* _VORGEGEBENER TEXT_
# taz.de -- Streit um Gedenkstätte Olympia-Attentat: Kein Raum für Erinnerungen
       
       > Elf Tote forderte das Attentat auf die Olympischen Spiele 1972 in
       > München. Nun kämpfen Angehörige für einen Gedenkort, doch Anwohner
       > stellen sich quer.
       
 (IMG) Bild: Im Fokus der Aufmerksamkeit: der Entwurf für die Gedenkstätte des Olympia-Attentats
       
       MÜNCHEN/TEL AVIV taz | Gerade murmelte Ludwig Spaenle noch etwas von
       „miteinander reden“, jetzt reicht es dem bayerischen Kultusminister. Mit
       rotem Kopf gibt er das Mikro aus der Hand. Buhrufe aus dem Publikum, einer
       ruft: „Geh hoam!“. Es sind 500 gegen einen. Bis zu den Eingängen der
       kleinen Kirche drängen sich die Einwohner des Olympiadorfs. Sie wollen
       Spaenle bei einer Einwohnerversammlung klarmachen, was sie davon halten,
       dass quasi in ihrem Vorgarten eine Gedenkstätte für die Opfer des
       Olympia-Attentats 1972 stehen soll: nichts.
       
       Bei den „heiteren Spielen“ wurden 1972 elf israelische Sportler und ein
       bayerischer Polizist von palästinensischen Terroristen ermordet. Eine
       kleine Gedenktafel vor dem Haus der Geiselnahme und ein Granitbalken im
       Olympiapark erinnert an ihren Tod. Kein Satz erklärt, wie es zu einem der
       ersten internationalen Terroranschläge in Europa nach 1945 kam, keine Fotos
       der Ermordeten, kein Wort vom kläglichen Versagen der deutschen
       Sicherheitskräfte.
       
       Das soll sich 43 Jahre nach dem Attentat ändern. Am Ort des Terrors soll
       die Gedenkstätte stehen. Ein Schnitt durch einen der Hügel vor dem
       Olympiadorf soll den Einschnitt sichtbar machen, den dieser Tag in der
       Geschichte Deutschlands und bei den Angehörigen hinterließ. Der Vorschlag
       aus dem abgeschlossenen Wettbewerb sieht vor, dass eine Hügelkuppe auf
       Stelzen eine 130 Quadratmeter große Fläche überdacht.

* _EINTRÄGE_

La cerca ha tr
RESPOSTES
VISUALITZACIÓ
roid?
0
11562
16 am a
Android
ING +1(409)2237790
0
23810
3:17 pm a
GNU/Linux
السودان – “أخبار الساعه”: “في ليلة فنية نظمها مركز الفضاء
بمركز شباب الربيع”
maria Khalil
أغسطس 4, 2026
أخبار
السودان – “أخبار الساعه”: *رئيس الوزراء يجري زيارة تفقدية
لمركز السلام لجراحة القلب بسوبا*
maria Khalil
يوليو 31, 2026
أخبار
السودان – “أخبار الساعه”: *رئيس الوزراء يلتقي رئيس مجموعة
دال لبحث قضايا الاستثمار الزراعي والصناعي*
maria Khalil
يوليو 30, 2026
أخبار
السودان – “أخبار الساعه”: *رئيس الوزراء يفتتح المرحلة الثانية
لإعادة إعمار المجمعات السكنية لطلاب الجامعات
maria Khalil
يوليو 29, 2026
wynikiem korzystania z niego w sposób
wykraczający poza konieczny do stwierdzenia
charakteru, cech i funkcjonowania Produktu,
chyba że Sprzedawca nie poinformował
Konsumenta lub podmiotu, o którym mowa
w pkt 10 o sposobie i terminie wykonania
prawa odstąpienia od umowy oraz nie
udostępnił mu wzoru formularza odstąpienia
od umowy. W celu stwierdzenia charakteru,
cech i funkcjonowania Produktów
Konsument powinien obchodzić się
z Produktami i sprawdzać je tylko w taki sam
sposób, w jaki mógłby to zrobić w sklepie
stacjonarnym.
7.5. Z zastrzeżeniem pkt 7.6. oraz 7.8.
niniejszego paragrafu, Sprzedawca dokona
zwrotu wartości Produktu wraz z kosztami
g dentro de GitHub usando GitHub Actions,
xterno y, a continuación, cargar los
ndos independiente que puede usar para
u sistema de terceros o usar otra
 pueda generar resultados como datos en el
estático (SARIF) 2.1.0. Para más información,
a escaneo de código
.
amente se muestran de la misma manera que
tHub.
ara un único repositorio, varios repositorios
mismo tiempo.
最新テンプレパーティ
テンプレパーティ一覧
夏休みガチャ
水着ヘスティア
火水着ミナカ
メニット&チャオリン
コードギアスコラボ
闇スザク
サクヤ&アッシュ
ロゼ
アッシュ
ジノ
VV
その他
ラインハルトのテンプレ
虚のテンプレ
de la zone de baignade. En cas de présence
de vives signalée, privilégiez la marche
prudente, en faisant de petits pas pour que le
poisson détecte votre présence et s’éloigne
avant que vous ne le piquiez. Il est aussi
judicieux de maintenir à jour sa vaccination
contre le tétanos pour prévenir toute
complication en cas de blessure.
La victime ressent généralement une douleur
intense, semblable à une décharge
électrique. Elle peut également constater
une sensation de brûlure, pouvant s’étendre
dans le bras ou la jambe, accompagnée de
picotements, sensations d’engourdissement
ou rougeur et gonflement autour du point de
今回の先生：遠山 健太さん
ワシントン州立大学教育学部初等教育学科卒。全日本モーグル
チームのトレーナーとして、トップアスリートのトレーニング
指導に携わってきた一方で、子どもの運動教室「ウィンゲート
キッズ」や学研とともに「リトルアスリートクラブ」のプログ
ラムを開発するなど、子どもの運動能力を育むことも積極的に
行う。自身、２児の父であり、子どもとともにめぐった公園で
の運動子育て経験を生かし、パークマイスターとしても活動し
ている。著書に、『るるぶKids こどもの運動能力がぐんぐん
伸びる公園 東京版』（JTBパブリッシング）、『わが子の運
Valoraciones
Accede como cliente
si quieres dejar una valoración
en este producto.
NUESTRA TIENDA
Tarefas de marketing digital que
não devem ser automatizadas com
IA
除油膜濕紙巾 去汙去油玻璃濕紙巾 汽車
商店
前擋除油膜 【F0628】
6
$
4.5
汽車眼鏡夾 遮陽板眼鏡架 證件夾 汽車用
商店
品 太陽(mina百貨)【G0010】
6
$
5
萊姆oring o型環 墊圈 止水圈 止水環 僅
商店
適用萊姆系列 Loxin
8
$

* _AUFGABE_
Wie groß ist laut dem vorgegebenen Text die Fläche, die die Hügelkuppe auf Stelzen nach dem Wettbewerbsvorschlag überdachen soll?

* _ERGEBNIS_
130 Quadratmeter.